Despite a common pan-gallic chauvinism, French cooking is not a monolith: it ranges from the olives and seafood of Provence to the butter and roasts of Tours, from the simple food of the bistro to the fanciful confections of the Tour d'Argent. However, it all shares seriousness about food. Throughout the country, French cooking involves a large number of techniques, some extremely complicated, that serve as basics. Any cook will tell you that French food will not tolerate shortcuts in regard to these fundamentals. Because mastery of sauces or pastry doughs is the centre of the culinary arts, recipes themselves remain classic and constant. In a way similar to Japanese cuisine, it is expected that even the simplest preparation be undertaken in the most careful manner, which means disregarding the amount of time involved. This is one reason why French cooking has always seemed so daunting on the other side of the Atlantic. Americans love nothing more than combining innovation with time-saving; it is the particular genius of the United States, and it couldn't be more at odds with the French aesthetic.

 

   Not only do basic cooking techniques require great skill, but  they also demand a deep understanding of the ingredients themselves. Just as the vintner knows that the finest Bordeaux comes from the grapes grown on that side of the hill and not this, so too the chef knows not only from which region come the finest petits pois (small, young green peas), but from which town -- the same goes for asparagus, and even cauliflower. If there is something worth eating, and cooking, there is a best representative of such.

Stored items
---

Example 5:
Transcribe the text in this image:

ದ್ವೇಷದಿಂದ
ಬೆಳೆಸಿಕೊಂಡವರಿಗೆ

EXERCISE OBJECTIVE: According to the passage on French cooking, which two foods does the cooking of Provence feature?

OUTPUT FOR THIS EXERCISE: Olives and seafood.